Actually, I was doing some work recently, on some Alexa work. I can't really say much, but I can say that this is definitely a problem in more than the Assistant.
No question, the basic NLU problems have (mostly, as long as your accent is close to the NLU) long been mostly resolved, and things like Now work great in a bunch of languages.
That's a whole different deal from being able to tell that someone said they want to "get down and groove to some blues" or "drown my sorrows in some blues" vs they want to "listen to a blues album" (just a couple of quick examples, look up "NLU example problems" if you really want to read a LOT of crazy language issues that no one ever considers).
Some of these constructs work fine, ported to another language, others work okay, some fail completely.
The Assistant has a lot more skills and such, than Now had, amongst other things.
What if, say I'm in Sudan, and my local NLU manages to determine that I really want to hear a blues album. But nothing is on my device, hmm.... Now in the US, we'd fire off a host of listening and purchase options, probably even over-matching what the user was after. We might even succeed in selling the user something.

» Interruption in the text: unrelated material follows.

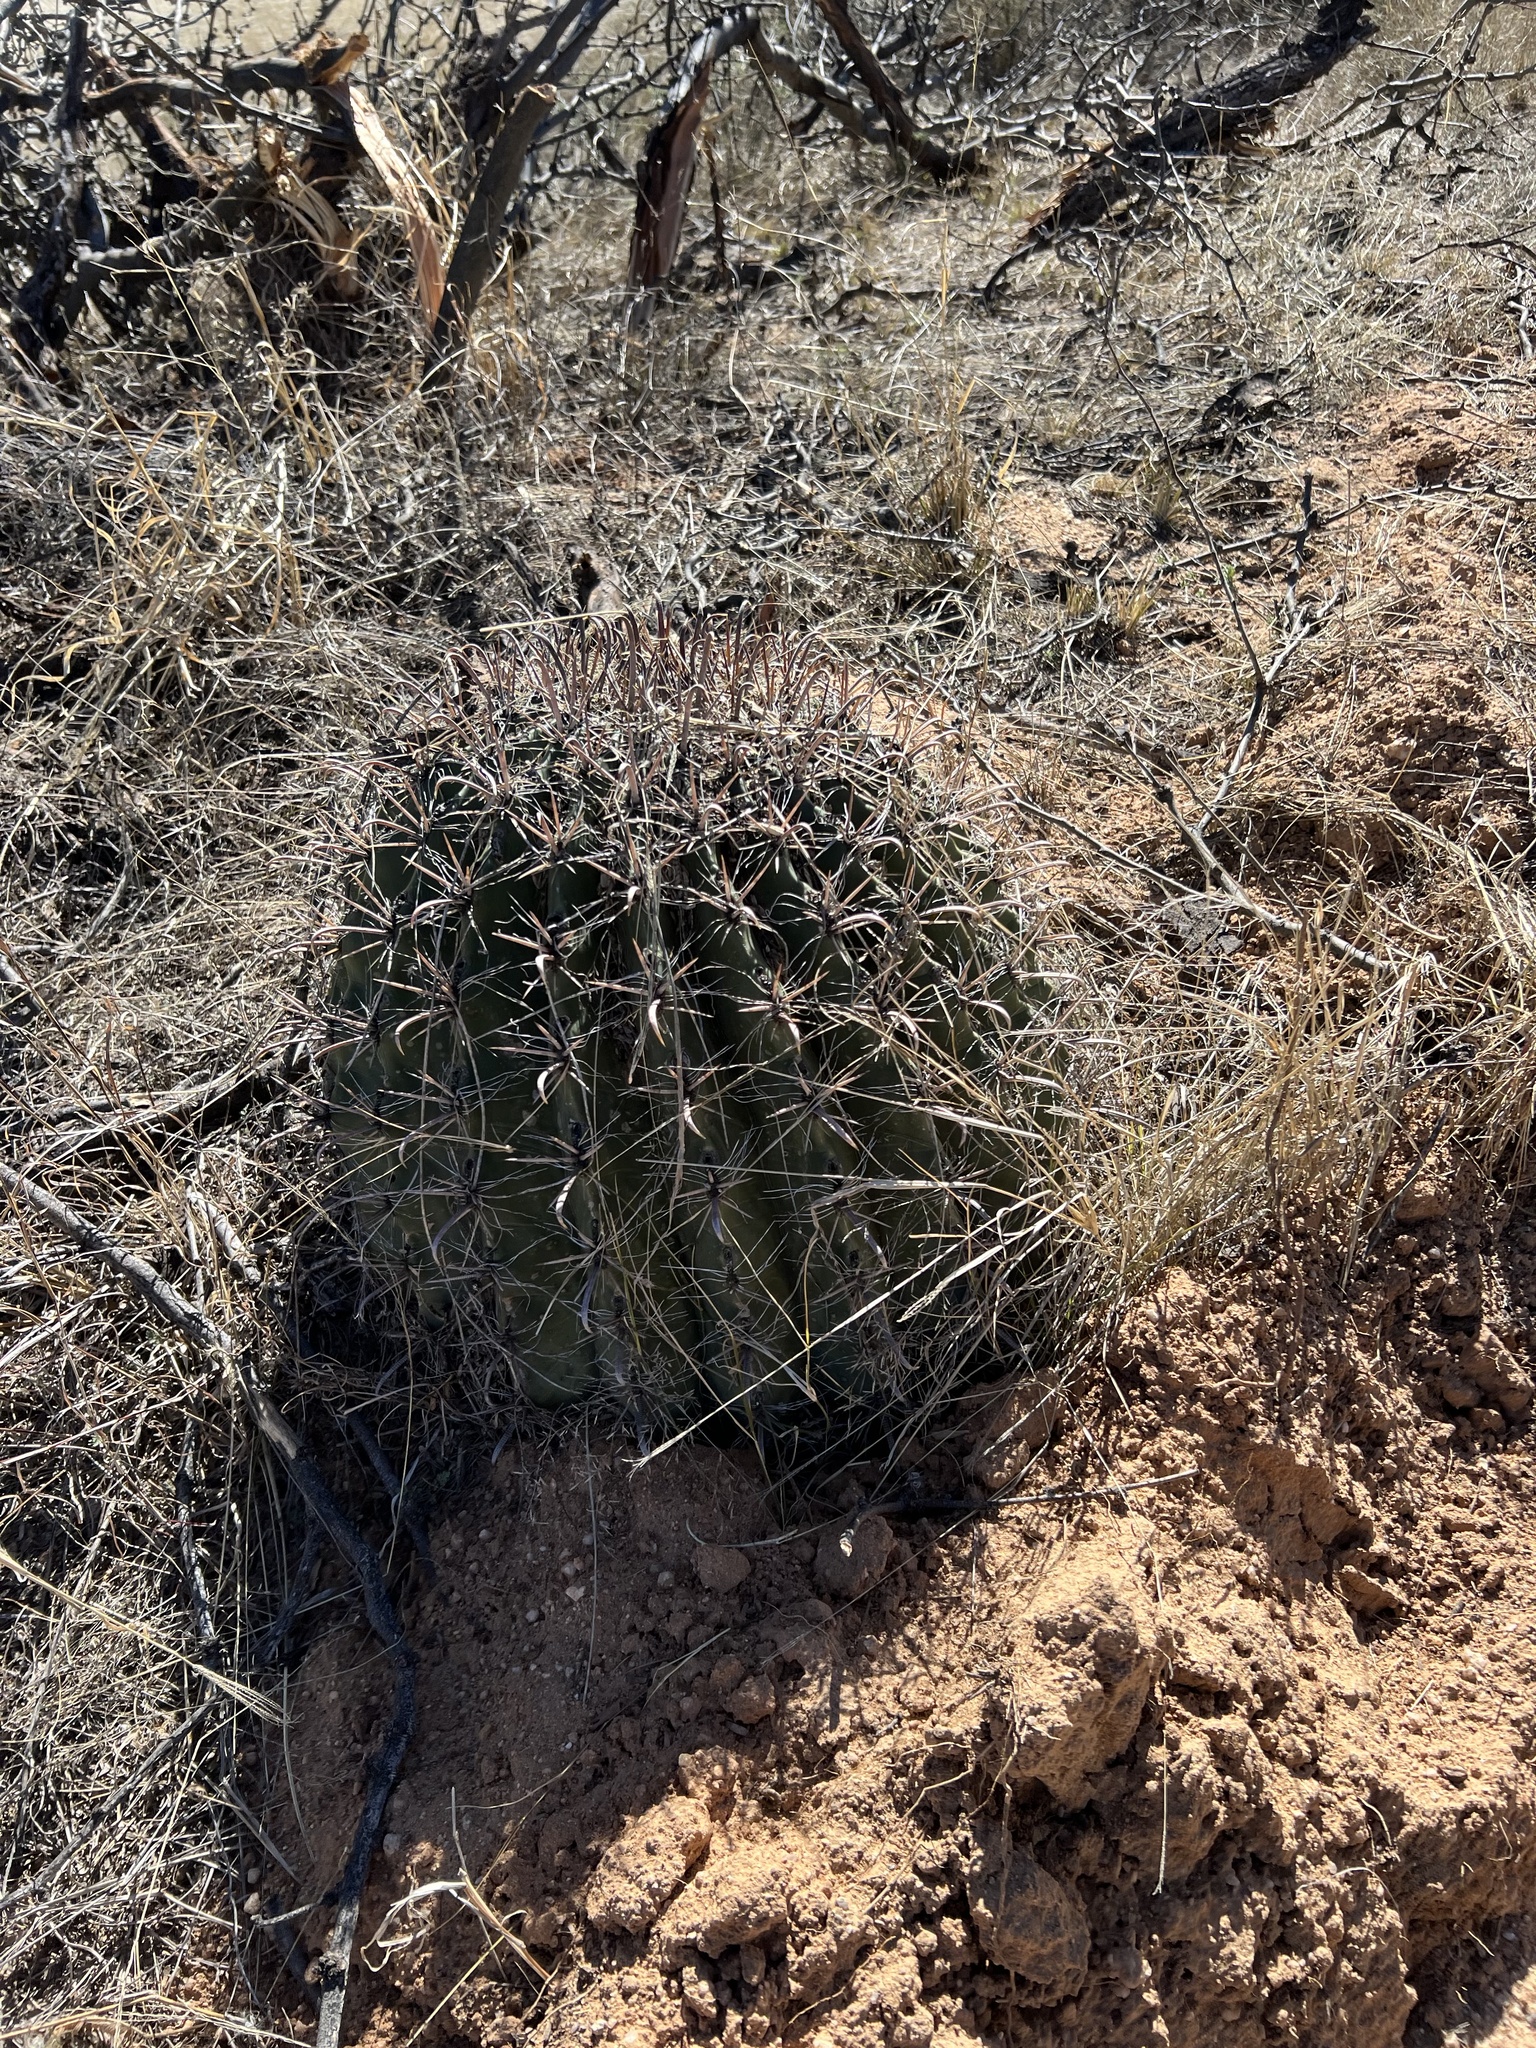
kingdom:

In Sudan, well, maybe, there's a music service that offers a limited selection. Due to DRM and other issues though, there might be zilch available, getting back to the "crickets issue". I'm pretty sure they want to avoid these scenarios, based on my experience with other creator/owners of voice-assistant type services, but that's just my experience, a severe under-match has always been a big red flag.
Just throwing up a bunch of search results was considered only marginally better too, than nothing (not exactly "friendly", in accordance with the assistant type model).
The Germany implementation is MUCH easier, plenty of good solid tech "backbone" there, music services with DRM already resolved, and lots of extra disposable capital to drive the whole system, including the development of that language/locale. Sadly, the economics of it really do drive a fair amount of the effort, again, IME.
Not saying that some of these others won't "fill in", eventually, but I'm guessing there's a threshold of sorts, across several areas, that gates the release for a language/locale(s), beyond just a good NLU and intent model.
If you read some of the press releases for Google Assistant, they note that the UK, Germany, Canada, and some others are slated for the very near future. There's one thing in common with all.